Renaud Cojo ou le cri des monstres
Assez mal reçu par le public et les professionnels lors de sa création au Carré des Jalles, « Elephant People » mis en scène par Renaud Cojo, a tenté de refédérer la semaine passée un public parfois pétri d’apprioris. Se lançant sur la thématique de la monstruosité contemporaine et accompagné des Married Monk pour la bande sonore en direct, il a souhaité montrer sur scène ce qu’il considère comme la principale cause de stigmatisation de certaines différences : une société surmédiatisée qui se complait et se délecte dans l’observation voyeuriste. Face à nous, cinq monstres de foire défilent sur un plateau télévisé et racontent leur vie, leur mal être et leurs souffrances quotidiennes. Parmi eux, on retiendra Jean et Jacques Libera, parasite épigastrique, la femme à barbe bistrotière, les frères siamois chinois mais surtout le très attendu Vincent Mac Doom, homme-femme à la performance plus que limitée. Si l’idée était intéressante et le propos facilement exploitable, pour autant « Elephant people » laisse une impression de grande confusion au sortir de la représentation. Face à ce studio télé et ces « tendres cruautés de dieu » qui s’agitent et argumentent devant nous, seule une immense cacophonie se dégagera du texte et de leurs envolées lyriques. Écrasés par une scénographie omniprésente, au demeurant assez bien réalisée, faite de projections vidéos, de gesticulation d’une équipe télé factice et d’un concert dont tout le monde se souviendra plus que du reste, tous parlementent sans parvenir à toucher l’auditoire. À trop vouloir mélanger les styles et trop projeter sur scène, il semble que le metteur en scène perde le fil de son intention et en oublie d’instaurer la distance nécessaire à la réflexion et à l’analyse critique. Peut-être qu’un peu plus de nuances dans le propos et dans le jeu, ainsi qu’un décalage par rapport à cette réalité qu’il tente de singer, auraient permis au spectateur d’obtenir ce temps et cet espace pour découvrir, sans êtres acculés, ces êtres de mystère et de fascination. Espérons tout de même une prochaine rencontre.

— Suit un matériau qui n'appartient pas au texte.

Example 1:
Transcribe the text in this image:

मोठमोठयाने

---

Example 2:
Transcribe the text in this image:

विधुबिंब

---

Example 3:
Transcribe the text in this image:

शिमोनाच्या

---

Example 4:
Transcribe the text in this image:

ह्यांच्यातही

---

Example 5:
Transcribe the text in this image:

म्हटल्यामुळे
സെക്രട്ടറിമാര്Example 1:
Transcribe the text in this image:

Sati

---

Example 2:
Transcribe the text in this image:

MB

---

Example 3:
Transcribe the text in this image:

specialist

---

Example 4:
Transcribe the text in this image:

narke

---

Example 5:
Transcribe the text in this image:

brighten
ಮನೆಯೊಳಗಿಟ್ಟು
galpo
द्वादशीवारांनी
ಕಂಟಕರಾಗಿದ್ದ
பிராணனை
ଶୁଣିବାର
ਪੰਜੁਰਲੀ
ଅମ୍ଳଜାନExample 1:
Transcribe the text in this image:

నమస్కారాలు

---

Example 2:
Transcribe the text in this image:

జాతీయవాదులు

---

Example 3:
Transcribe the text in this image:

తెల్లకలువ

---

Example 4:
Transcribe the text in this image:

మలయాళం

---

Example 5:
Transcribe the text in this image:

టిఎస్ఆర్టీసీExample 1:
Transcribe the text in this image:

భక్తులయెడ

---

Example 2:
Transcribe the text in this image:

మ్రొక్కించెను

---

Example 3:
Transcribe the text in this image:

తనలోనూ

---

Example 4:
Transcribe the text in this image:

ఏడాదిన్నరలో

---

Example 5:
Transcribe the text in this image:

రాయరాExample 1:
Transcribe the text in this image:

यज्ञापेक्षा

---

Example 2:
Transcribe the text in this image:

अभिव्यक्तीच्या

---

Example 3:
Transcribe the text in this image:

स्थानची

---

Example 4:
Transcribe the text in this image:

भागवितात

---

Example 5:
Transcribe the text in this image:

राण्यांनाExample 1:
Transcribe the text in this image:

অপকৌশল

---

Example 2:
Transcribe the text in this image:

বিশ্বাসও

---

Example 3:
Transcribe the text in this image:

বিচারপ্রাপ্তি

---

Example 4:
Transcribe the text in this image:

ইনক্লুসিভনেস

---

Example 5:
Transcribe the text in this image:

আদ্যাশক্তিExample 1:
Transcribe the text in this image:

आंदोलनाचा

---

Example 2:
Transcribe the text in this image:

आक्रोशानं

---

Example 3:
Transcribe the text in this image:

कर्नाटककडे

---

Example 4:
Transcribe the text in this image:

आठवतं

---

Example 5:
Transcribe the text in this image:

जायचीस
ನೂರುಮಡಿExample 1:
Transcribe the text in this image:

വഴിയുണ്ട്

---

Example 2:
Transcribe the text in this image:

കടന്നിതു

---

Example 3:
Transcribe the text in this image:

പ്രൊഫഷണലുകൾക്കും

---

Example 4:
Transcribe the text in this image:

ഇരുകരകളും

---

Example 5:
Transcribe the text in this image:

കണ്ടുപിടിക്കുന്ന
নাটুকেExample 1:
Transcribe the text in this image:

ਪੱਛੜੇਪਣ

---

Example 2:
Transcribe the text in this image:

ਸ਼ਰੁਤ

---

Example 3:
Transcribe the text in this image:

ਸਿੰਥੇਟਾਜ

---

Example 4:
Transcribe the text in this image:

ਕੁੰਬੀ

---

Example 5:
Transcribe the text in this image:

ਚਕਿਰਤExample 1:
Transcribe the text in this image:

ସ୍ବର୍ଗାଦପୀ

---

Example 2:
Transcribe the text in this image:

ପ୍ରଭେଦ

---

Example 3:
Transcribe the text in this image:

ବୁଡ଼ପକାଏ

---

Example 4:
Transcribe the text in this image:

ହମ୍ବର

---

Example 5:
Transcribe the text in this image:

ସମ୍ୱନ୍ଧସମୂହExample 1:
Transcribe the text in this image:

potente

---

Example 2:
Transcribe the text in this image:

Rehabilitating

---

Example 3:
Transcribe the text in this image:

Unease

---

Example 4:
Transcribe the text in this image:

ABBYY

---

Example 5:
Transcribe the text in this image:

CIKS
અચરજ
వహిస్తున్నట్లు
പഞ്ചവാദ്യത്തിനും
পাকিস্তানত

Kristian Frédric, une plongée abyssale dans l’univers ébranlé de deux frères
Dans un tout autre style, Kristian Frédric proposait mardi 29 janvier sa vision cinématographique du « moitié-moitié » de Daniel Keene. L’histoire de deux frères qui se retrouvent dans leur maison familiale après dix années de séparation, le plus jeune n’ayant jamais quitté l’endroit. De ces retrouvailles douloureuses ressurgiront ressentiments et frustrations de la part des deux hommes, qui enfermés dans leur solitude depuis trop longtemps, finiront par s’accepter autour d’un terrain d’entente partagé : leur mère. Personnage absent, emporté par la mort quelques années plus tôt, elle n’en jouera pas moins le rôle de ciment de cette famille dissolue à travers une entreprise incongrue : le rapatriement des restes de son corps dans « le jardin » de leur cuisine. Si le texte de Daniel Keene, relativement pompeux et autosuffisant, ne fait pas l’unanimité, il n’en va pas de même pour la mise en scène et le travail des lumières, absolument réussis. Le metteur en scène avoue volontiers s’être inspiré des films de Wim Wenders, Sean Penn ou Ken Loach et l’effet est plus que bien senti. Dès l’ouverture, nous voilà propulsés dans l’univers Tucsonnien de ces vieilles baraques américaines, jaunies et décrépies par les années mais à l’atmosphère si particulièrement chaleureuse. Peut-être justement à cause de cette réminiscence d’un certain « Paris-Texas » ou la voix jazzy et enveloppante de Billie Holiday. Chaque nouvelle entrée dans l’univers des deux frères est un travail pictural, soigneusement élaboré pendant un an et demi autour de deux couleurs primaires : le bleu et le vert. Le tout donne un éclairage plus vrai que nature où les ombres bleutées de la nuit abritent avec bienveillance et discrétion les agissements de chacun tandis que la lumière matinale soulève le voile acerbe de la réalité. Le lieu de l’action se fait personnage, vivant et évoluant au gré des humeurs et folies, offrant un spectacle permanent propre à faire oublier pour quelques instants la lourdeur d’un dialogue bien éloigné d’un langage naturel, thématique pourtant au cœur de la pièce de Daniel Keene. Un spectacle à contempler plus qu’à écouter, à l’exception des férus de Daniel Keene qui y trouveront une adaptation fidèle et esthétisante de l’auteur.
Les nouveaux aquitains
Du 23 janvier au 9 février.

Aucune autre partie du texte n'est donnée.